Importer Z&Z Intimates Limited's general bond licence has been suspended for breaching NBR regulations.
The company - which had previously released a Rolls-Royce car worth Tk27 crore from Chattogram Export Processing Zone (EPZ) without paying import duties - had also violated the National Board of Revenue's regulations in obtaining a bond licence.
All directors or owners of a company have to put their signatures on a non-judicial stamp of Tk2,000 while applying for a general bond licence. However, signatures of only two directors of Z&Z Intimates Limited were obtained, and those too were not attested by the lien bank.
So, the Chattogram Bond Commissionerate suspended their general bond licence on 14 July in a letter signed by the Commissionerate's CEPZ Division Deputy Commissioner Tapan Kumar Chakraborty.
A letter was sent to all customs houses, VAT Commissionerate and Bond Commissionerate of the country in this regard.
Commissioner of Chittagong Custom Bond Commissionerate AKM Mahbubur Rahman said the general bond licence of Z&Z Intimates Limited has been suspended.
A top official of Z&Z Intimates Ltd said that they have all necessary documents ready and will soon submit everything to the customs authorities.
Z&Z Intimates Ltd and the Rolls Royce Saga
On 6 July, the Customs Intelligence and Investigation Directorate (CIID) seized a brand new Rolls-Royce worth Tk27 crore from Dhaka after it was released from Chattogram Export Processing Zone (EPZ) without paying import duties.

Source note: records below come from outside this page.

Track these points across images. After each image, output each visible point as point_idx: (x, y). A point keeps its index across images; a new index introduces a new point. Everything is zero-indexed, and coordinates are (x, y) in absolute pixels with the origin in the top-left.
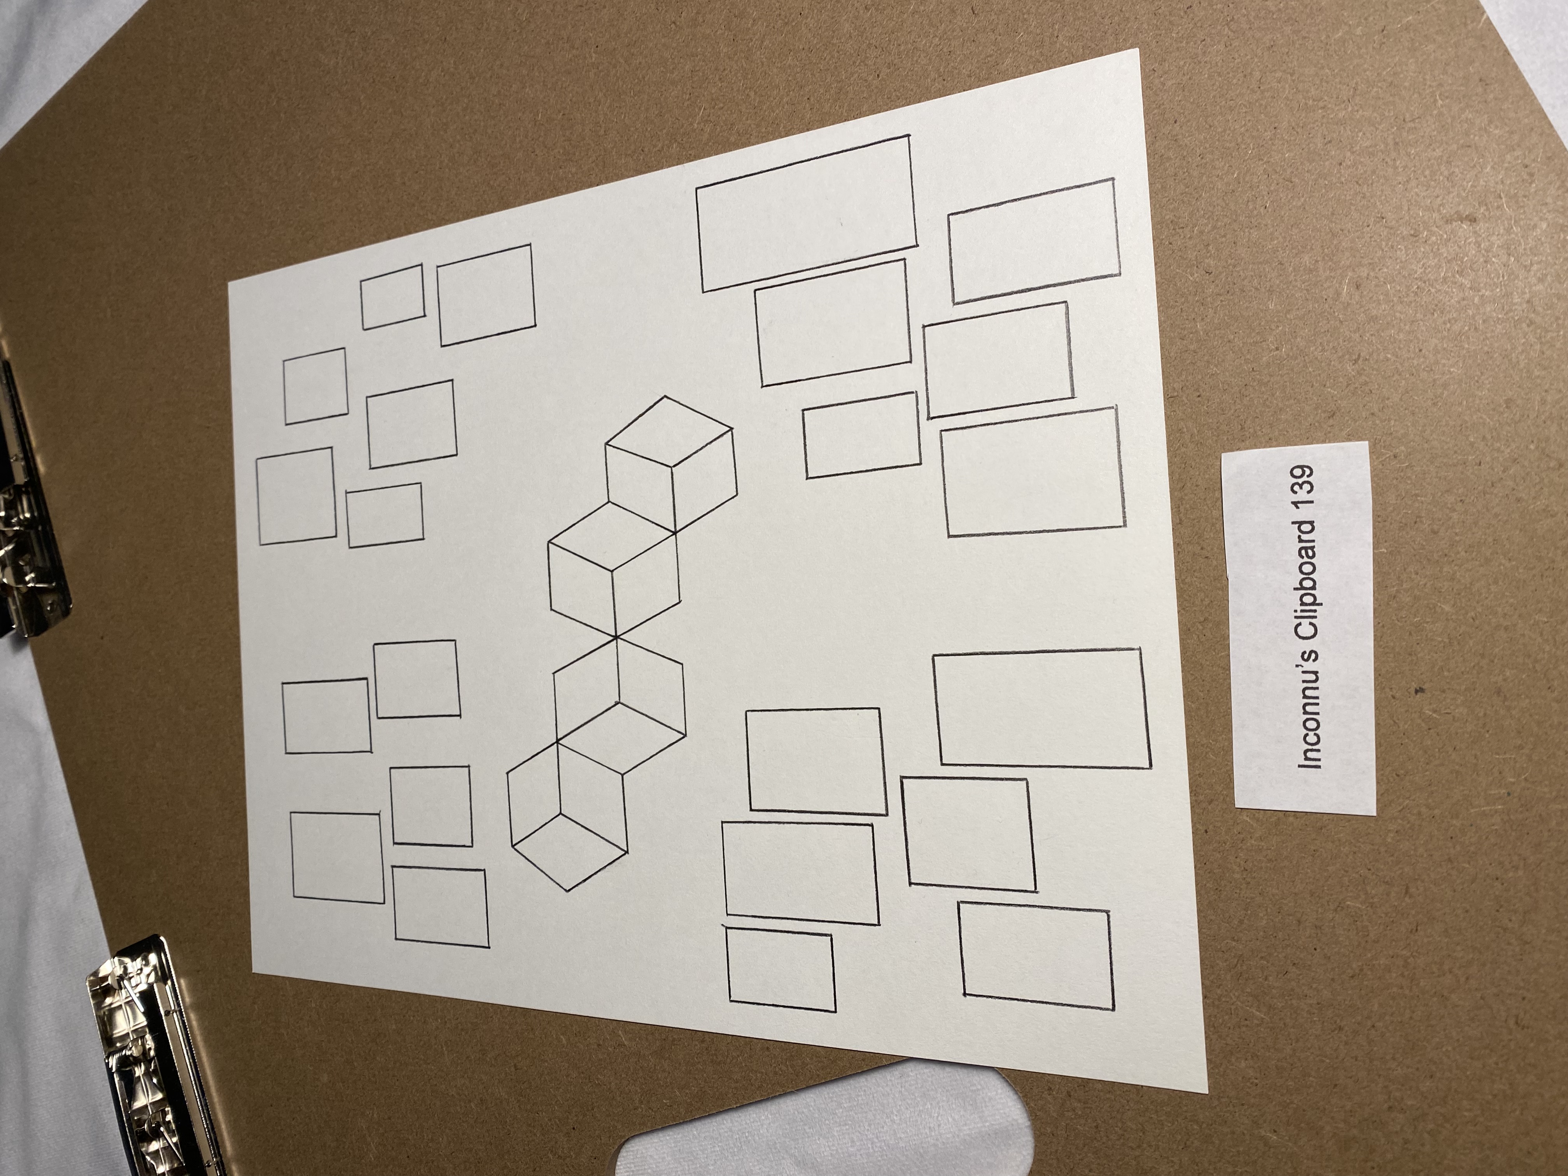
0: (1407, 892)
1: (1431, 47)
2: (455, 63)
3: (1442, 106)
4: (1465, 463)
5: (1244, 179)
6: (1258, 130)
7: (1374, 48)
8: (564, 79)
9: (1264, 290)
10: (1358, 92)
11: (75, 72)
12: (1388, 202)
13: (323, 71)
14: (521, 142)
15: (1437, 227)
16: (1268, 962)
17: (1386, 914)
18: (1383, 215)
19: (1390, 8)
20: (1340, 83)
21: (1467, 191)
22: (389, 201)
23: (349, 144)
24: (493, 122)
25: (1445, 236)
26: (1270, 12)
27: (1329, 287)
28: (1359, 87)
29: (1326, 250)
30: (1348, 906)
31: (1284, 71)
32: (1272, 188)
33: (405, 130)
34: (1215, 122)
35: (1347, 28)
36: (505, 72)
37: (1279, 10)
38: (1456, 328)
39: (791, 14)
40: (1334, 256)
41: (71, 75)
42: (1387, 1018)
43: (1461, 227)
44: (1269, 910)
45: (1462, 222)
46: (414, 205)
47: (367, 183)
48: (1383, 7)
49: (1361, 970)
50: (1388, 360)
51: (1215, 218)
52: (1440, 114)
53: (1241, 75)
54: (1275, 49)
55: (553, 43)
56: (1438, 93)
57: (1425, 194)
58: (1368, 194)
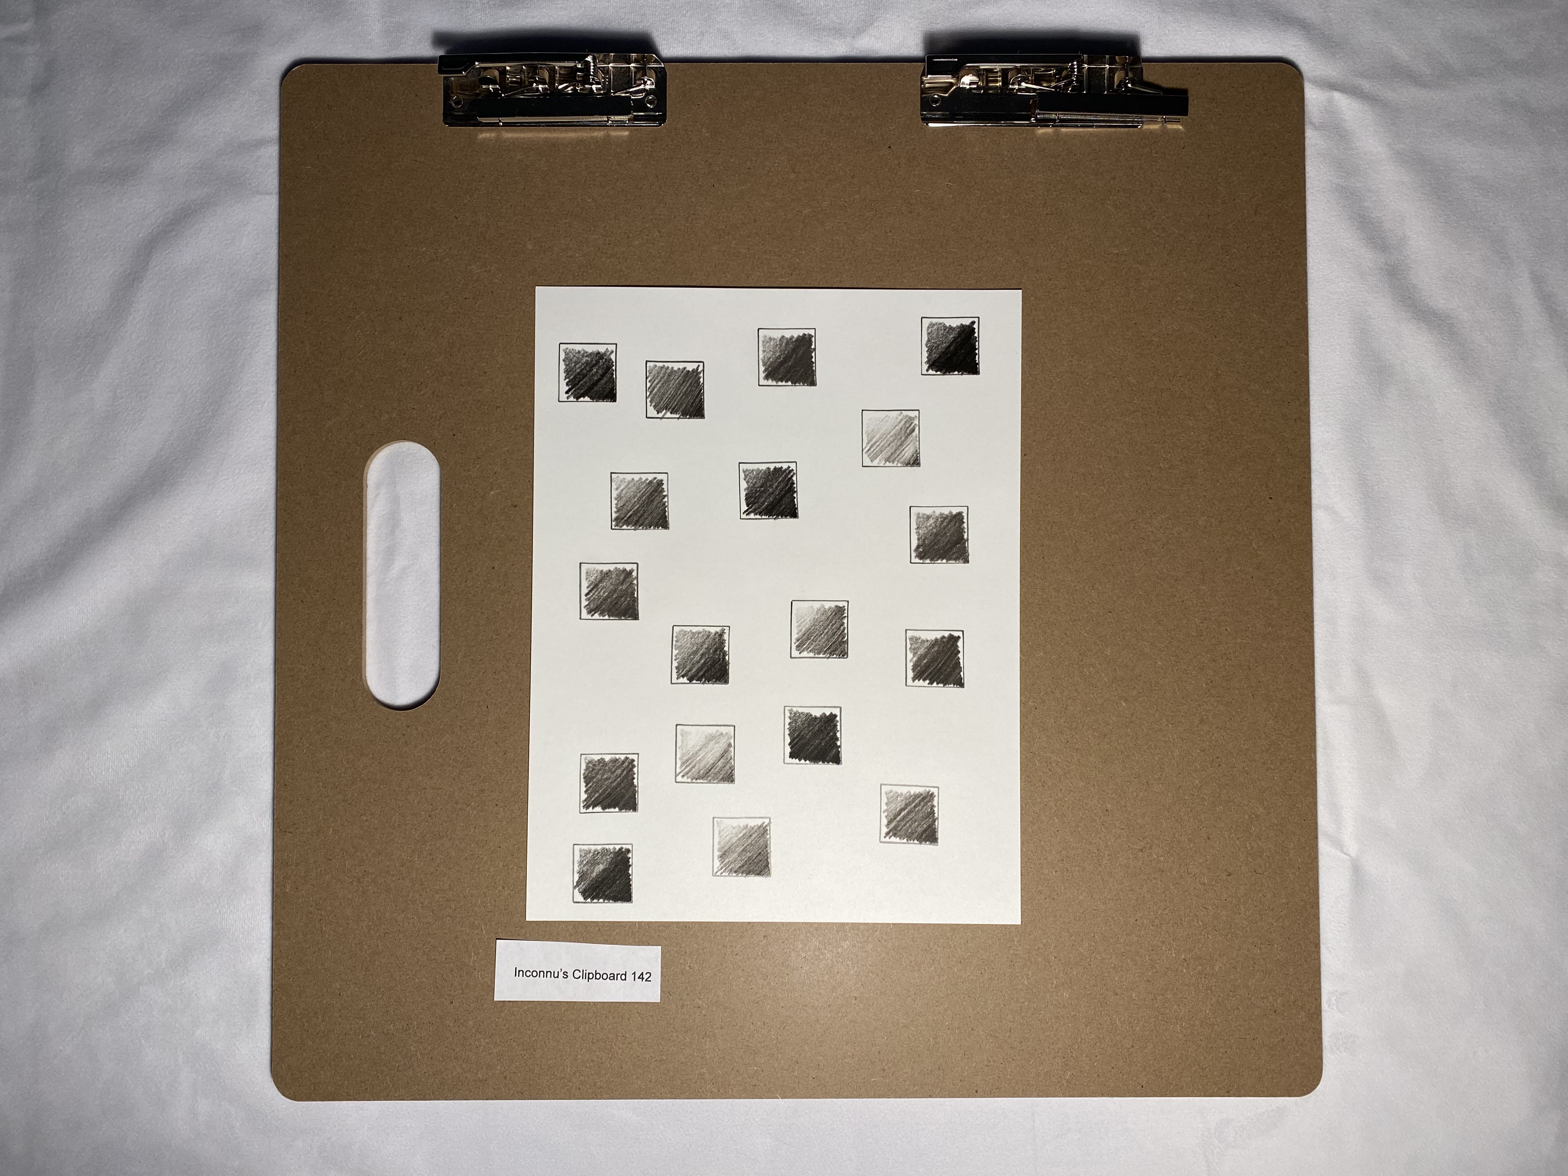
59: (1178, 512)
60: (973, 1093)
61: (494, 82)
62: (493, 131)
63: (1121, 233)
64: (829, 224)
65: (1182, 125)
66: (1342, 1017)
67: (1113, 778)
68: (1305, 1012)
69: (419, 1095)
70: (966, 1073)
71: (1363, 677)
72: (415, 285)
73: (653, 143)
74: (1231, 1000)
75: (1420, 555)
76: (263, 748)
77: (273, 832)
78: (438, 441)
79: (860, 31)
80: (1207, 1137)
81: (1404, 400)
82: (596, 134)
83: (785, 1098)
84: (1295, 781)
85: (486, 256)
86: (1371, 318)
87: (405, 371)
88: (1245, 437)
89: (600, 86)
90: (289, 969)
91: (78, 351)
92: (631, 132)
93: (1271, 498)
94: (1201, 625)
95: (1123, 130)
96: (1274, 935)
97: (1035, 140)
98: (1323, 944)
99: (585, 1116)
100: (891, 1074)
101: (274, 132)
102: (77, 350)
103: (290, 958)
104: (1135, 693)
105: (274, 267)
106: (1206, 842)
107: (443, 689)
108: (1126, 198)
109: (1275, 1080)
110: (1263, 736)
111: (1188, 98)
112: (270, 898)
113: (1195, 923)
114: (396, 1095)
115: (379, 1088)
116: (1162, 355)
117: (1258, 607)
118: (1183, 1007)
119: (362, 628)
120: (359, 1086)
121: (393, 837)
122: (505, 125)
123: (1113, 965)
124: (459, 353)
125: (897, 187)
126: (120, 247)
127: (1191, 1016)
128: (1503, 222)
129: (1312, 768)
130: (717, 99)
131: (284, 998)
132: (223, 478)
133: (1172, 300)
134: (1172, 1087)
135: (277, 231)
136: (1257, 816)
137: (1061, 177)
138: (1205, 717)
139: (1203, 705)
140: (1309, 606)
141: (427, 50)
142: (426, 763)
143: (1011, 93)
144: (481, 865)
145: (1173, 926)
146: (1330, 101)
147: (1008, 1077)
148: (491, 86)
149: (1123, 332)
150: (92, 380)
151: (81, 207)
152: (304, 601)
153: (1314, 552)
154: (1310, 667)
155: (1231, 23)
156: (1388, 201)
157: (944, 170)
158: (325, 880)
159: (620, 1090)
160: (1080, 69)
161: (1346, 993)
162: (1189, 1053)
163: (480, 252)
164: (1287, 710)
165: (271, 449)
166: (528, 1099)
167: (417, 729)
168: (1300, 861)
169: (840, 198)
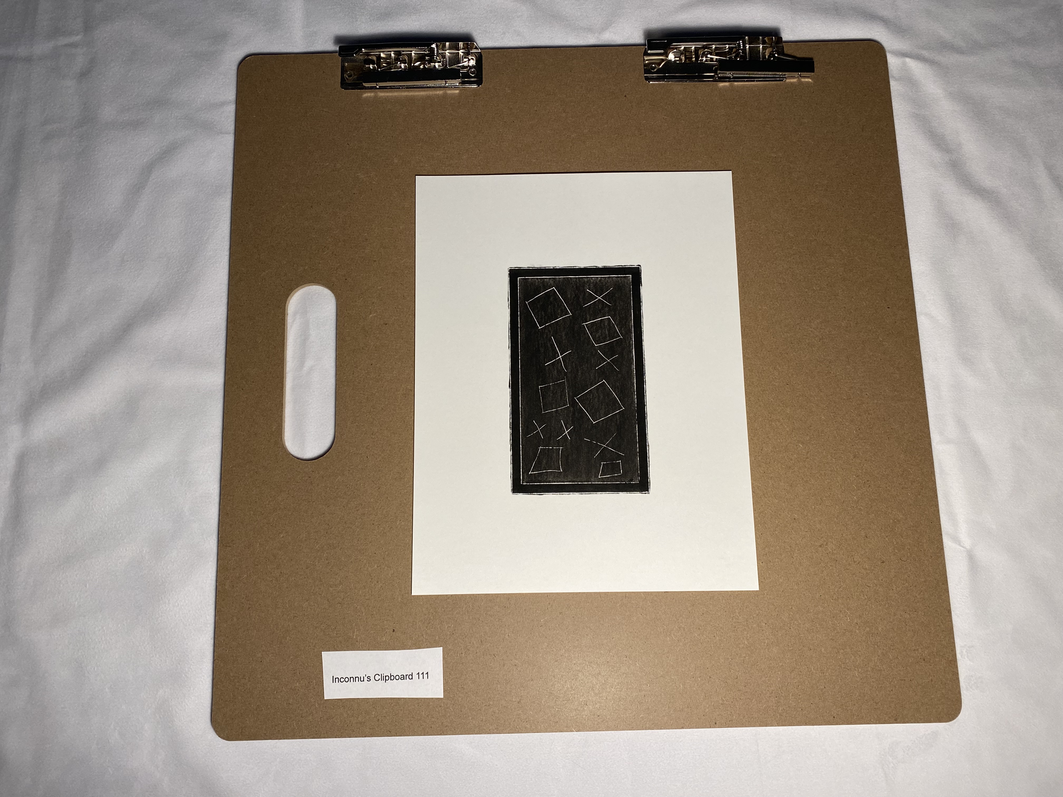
59: (828, 318)
60: (713, 724)
61: (372, 62)
62: (372, 92)
63: (777, 144)
64: (588, 143)
65: (811, 79)
66: (972, 664)
67: (797, 496)
68: (945, 659)
69: (316, 734)
70: (707, 710)
71: (962, 425)
72: (321, 186)
73: (474, 97)
74: (892, 652)
75: (992, 344)
76: (213, 490)
77: (218, 547)
78: (335, 283)
79: (603, 29)
80: (883, 755)
81: (970, 244)
82: (438, 92)
83: (578, 731)
84: (922, 496)
85: (367, 167)
86: (944, 194)
87: (314, 240)
88: (868, 269)
89: (440, 64)
90: (226, 644)
91: (101, 233)
92: (460, 90)
93: (889, 308)
94: (849, 391)
95: (773, 82)
96: (918, 604)
97: (718, 90)
98: (953, 611)
99: (435, 749)
100: (654, 711)
101: (233, 97)
102: (101, 231)
103: (227, 636)
104: (808, 438)
105: (230, 178)
106: (864, 540)
107: (337, 445)
108: (779, 123)
109: (928, 711)
110: (898, 466)
111: (813, 62)
112: (214, 594)
113: (863, 597)
114: (300, 735)
115: (288, 730)
116: (809, 218)
117: (886, 378)
118: (858, 658)
119: (282, 405)
120: (273, 728)
121: (301, 548)
122: (381, 88)
123: (806, 628)
124: (349, 227)
125: (631, 120)
126: (131, 168)
127: (864, 664)
128: (1022, 133)
129: (934, 486)
130: (515, 70)
131: (222, 665)
132: (192, 311)
133: (813, 185)
134: (855, 717)
135: (232, 156)
136: (899, 521)
137: (736, 111)
138: (857, 453)
139: (855, 445)
140: (921, 378)
141: (331, 47)
142: (325, 496)
143: (702, 64)
144: (362, 566)
145: (847, 600)
146: (904, 64)
147: (738, 712)
148: (371, 65)
149: (783, 205)
150: (109, 250)
151: (107, 144)
152: (244, 389)
153: (920, 343)
154: (926, 418)
155: (837, 19)
156: (947, 122)
157: (661, 109)
158: (253, 580)
159: (460, 727)
160: (744, 46)
161: (973, 646)
162: (866, 692)
163: (364, 165)
164: (912, 447)
165: (224, 292)
166: (394, 736)
167: (319, 473)
168: (931, 552)
169: (595, 127)
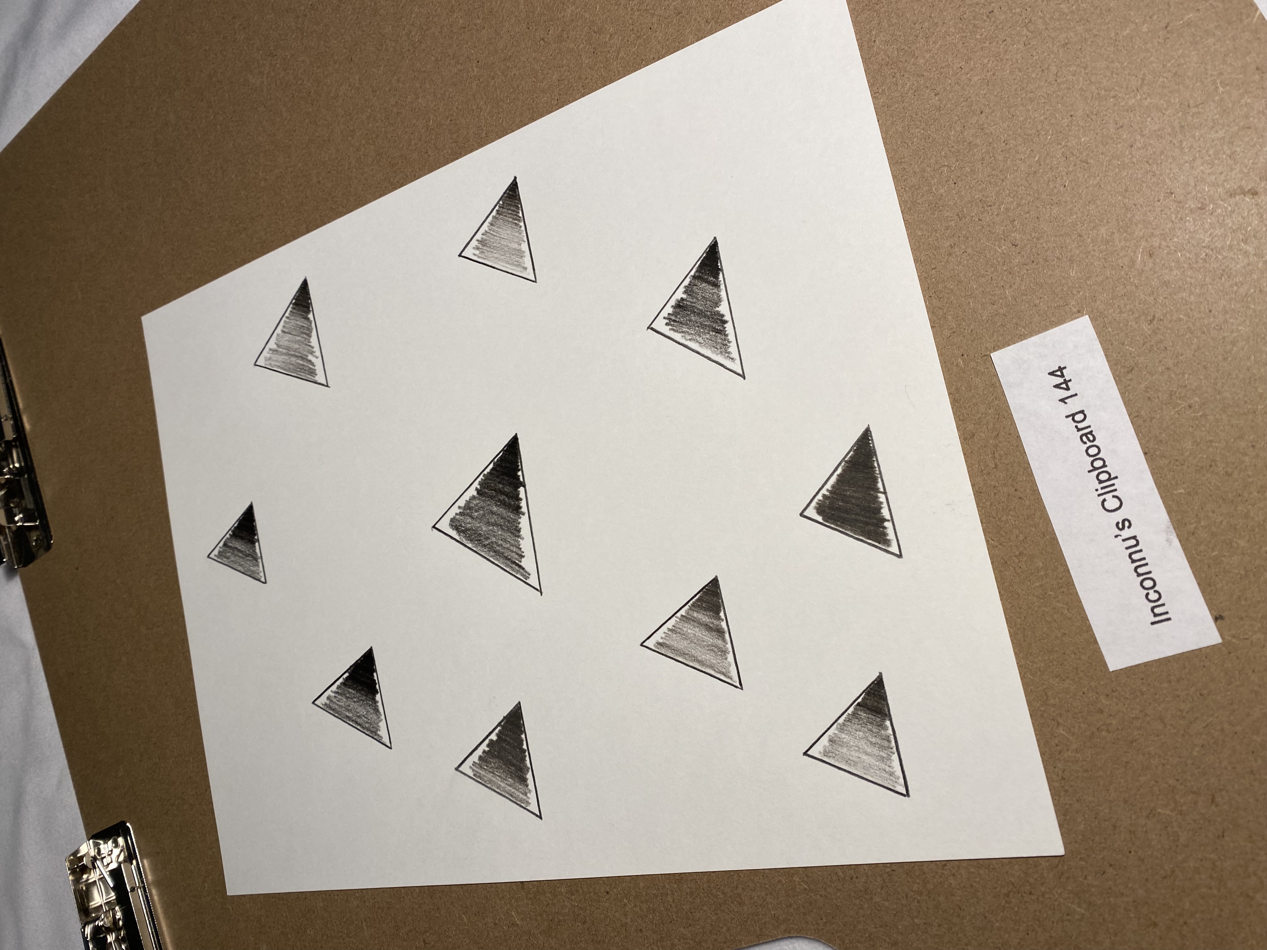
0: (1213, 800)
1: (1211, 40)
2: (359, 80)
3: (1223, 93)
4: (1255, 412)
5: (1044, 162)
6: (1056, 118)
7: (1159, 43)
8: (450, 90)
9: (1065, 259)
10: (1145, 82)
11: (51, 95)
12: (1176, 179)
13: (251, 89)
14: (416, 144)
15: (1222, 200)
16: (1087, 862)
17: (1195, 821)
18: (1172, 191)
19: (1173, 7)
20: (1129, 74)
21: (1248, 168)
22: (306, 197)
23: (274, 149)
24: (392, 128)
25: (1230, 208)
26: (1064, 13)
27: (1125, 256)
28: (1147, 78)
29: (1121, 223)
30: (1159, 813)
31: (1079, 65)
32: (1070, 169)
33: (319, 137)
34: (1017, 112)
35: (1133, 26)
36: (401, 85)
37: (1072, 12)
38: (1242, 291)
39: (642, 29)
40: (1128, 228)
41: (48, 98)
42: (1198, 915)
43: (1244, 200)
44: (1086, 816)
45: (1245, 195)
46: (328, 200)
47: (289, 183)
48: (1166, 6)
49: (1173, 872)
50: (1180, 320)
51: (1020, 197)
52: (1222, 100)
53: (1040, 70)
54: (1069, 46)
55: (441, 60)
56: (1218, 81)
57: (1210, 171)
58: (1158, 172)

Imported from the United Kingdom by Z&Z Intimates Limited, the car was hidden in the garage of the residence of the company's managing director in Baridhara, the CIID had said in a press statement.
The importer has violated the provisions of the Customs Act by illegally hiding the vehicle in a private garage without paying import duties, the press statement added.
Z&Z Intimates' import permit shows that the company is a joint venture between Hong Kong and Bangladesh.
According to the CIID, a bill of entry for the 6750cc car was submitted to the customs on 27 April, but the vehicle was never assessed and the customs clearance process was not complete.
Later the vehicle was illegally removed from the Ctg EPZ on 17 May.
The government will lose revenue of Tk24 crore if it does not get the import duties for the car.